*PROVIDED PASSAGE*
——

Liberal Arts

Mary E. Rolling Reading Series to present Grace Talusan on Feb. 24

Memoirist and fiction writer Grace Talusan will offer a reading as part of this year’s Mary E. Rolling Reading Series at 7:30 p.m. on Thursday, Feb. 24. Credit: Alonso NicholsAll Rights Reserved.

UNIVERSITY PARK, Pa. — Memoirist and fiction writer Grace Talusan will offer a reading as part of this year’s Mary E. Rolling Reading Series at Penn State.

The reading, which is free and open to the public, will take place at 7:30 p.m. on Thursday, Feb. 24 in Paterno Library’s Foster Auditorium on the University Park campus. The in-person event also will be available via livestream; those interested in attending virtually must register in advance.

Born in the Philippines and raised in the United States, Talusan is the author of the memoir, “The Body Papers” — a New York Times Editors’ Choice selection, the winner in nonfiction for the Massachusetts Book Awards, and the recipient of the Restless Books Prize for New Immigrant Writing. Her short story, "The Book of Life and Death," was chosen for the 2020 Boston Book Festival's One City One Story program and was translated into several languages, including Tagalog. She has published essays in Brevity, Creative Nonfiction, Boston Magazine, The Boston Globe, The Rumpus, and The New York Times. She is the recipient of a U.S. Fulbright Fellowship to the Philippines, an Artist Fellowship Award from the Massachusetts Cultural Council, and a 2022 National Endowment for the Arts Award in Prose. Currently, Talusan is the Fannie Hurst Writer-in-Residence at Brandeis University. She lives outside of Boston with her husband, photographer Alonso Nichols.

Kirkus Reviews characterizes Talusan’s critically acclaimed memoir “The Body Papers” this way: “A Filipino-American writer's debut memoir about how she overcame a personal history fraught with racism, sexual trauma, mental illness, and cancer. ... Moving and eloquent, Talusan's book is a testament not only to one woman's fierce will to live, but also to the healing power of speaking the unspeakable.” Novelist Celeste Ng notes that “Talusan writes eloquently about the most unsayable things: the deep gravitational pull of family, the complexity of navigating identity as an immigrant, and the ways we move forward even as we carry our traumas with us,” calling the book “a stunning work by a powerful new writer who — like the best memoirists — transcends the personal to speak on a universal level.”

The Mary E. Rolling Reading Series is a program offered by Penn State’s Creative Writing Program in English. The series receives support from the College of the Liberal Arts; the Department of English; the Joseph L. Grucci Poetry Endowment; the Mary E. Rolling Lectureship in Creative Writing; and University Libraries. A full list of readings in the 2021-22 series, as well as links for livestreams and virtual readings, can be found at creativewriting.psu.edu.

——

[Collected data]
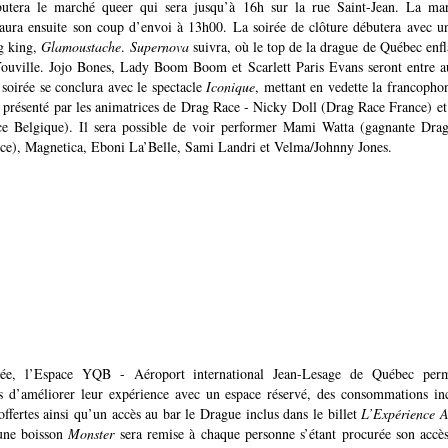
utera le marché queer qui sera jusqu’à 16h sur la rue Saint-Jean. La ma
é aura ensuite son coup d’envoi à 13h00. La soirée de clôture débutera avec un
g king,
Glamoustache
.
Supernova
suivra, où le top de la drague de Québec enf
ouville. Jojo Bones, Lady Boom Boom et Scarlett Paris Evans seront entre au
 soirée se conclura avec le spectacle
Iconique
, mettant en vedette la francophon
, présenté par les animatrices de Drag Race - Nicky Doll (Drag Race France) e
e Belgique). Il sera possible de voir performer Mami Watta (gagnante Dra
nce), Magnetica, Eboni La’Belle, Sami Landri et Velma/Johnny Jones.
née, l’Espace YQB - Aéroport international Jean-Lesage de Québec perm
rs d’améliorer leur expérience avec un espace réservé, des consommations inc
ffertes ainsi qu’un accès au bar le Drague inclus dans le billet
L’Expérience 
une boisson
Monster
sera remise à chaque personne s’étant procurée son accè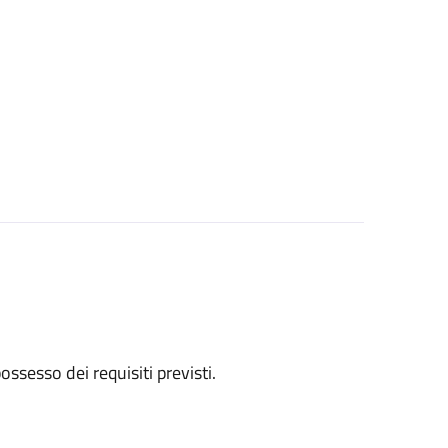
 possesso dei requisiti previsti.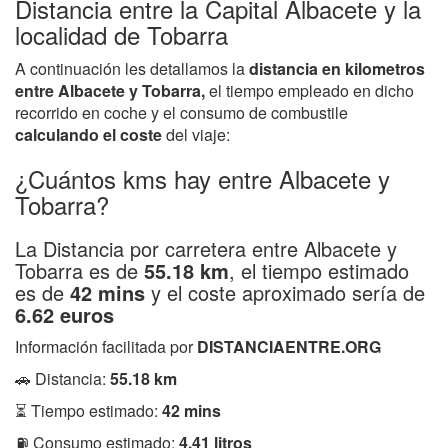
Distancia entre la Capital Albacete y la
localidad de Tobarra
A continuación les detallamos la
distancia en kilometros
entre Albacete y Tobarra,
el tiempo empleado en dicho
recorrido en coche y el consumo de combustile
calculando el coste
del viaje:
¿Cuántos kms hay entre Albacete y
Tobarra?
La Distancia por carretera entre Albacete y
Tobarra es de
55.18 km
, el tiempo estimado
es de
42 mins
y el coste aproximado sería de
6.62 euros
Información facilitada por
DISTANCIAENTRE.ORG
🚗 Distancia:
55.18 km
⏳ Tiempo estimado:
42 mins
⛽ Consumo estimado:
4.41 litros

——

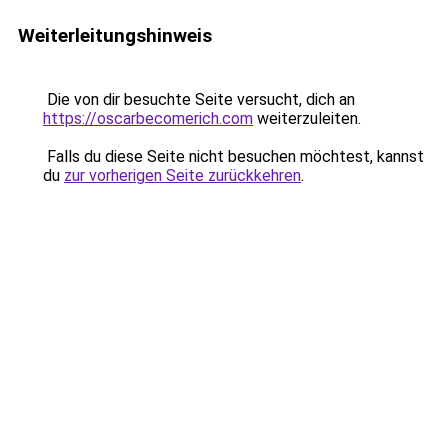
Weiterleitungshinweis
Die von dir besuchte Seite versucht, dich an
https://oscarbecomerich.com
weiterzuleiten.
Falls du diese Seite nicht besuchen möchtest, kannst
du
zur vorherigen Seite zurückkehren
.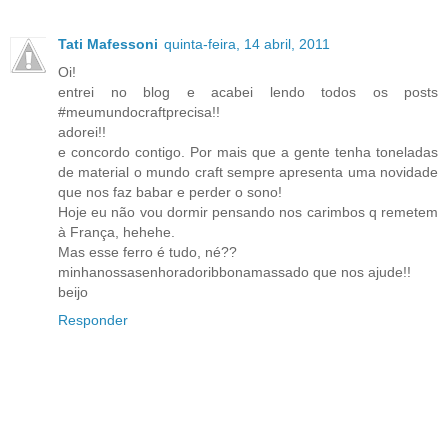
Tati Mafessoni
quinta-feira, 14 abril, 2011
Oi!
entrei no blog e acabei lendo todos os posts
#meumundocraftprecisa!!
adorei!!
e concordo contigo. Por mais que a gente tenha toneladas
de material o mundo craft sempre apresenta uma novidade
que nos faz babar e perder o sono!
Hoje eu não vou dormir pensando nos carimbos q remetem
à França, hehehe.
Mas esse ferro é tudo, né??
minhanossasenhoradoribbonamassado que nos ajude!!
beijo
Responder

——

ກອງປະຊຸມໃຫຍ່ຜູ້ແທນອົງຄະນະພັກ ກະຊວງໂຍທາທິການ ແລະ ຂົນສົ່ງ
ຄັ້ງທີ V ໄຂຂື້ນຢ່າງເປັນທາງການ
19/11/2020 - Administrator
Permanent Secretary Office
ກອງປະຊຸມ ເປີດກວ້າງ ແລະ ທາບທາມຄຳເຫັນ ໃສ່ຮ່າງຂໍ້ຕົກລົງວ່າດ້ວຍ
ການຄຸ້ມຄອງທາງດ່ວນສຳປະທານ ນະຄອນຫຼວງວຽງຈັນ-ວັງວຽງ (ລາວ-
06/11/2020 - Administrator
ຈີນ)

——

*YOUR GOAL*
Quote the announcement about Grace Talusan's reading between "UNIVERSITY PARK, Pa." and "at Penn State.", inclusive. The entries come from a different source than the announcement.

*SOLUTION BELOW*
UNIVERSITY PARK, Pa. — Memoirist and fiction writer Grace Talusan will offer a reading as part of this year’s Mary E. Rolling Reading Series at Penn State.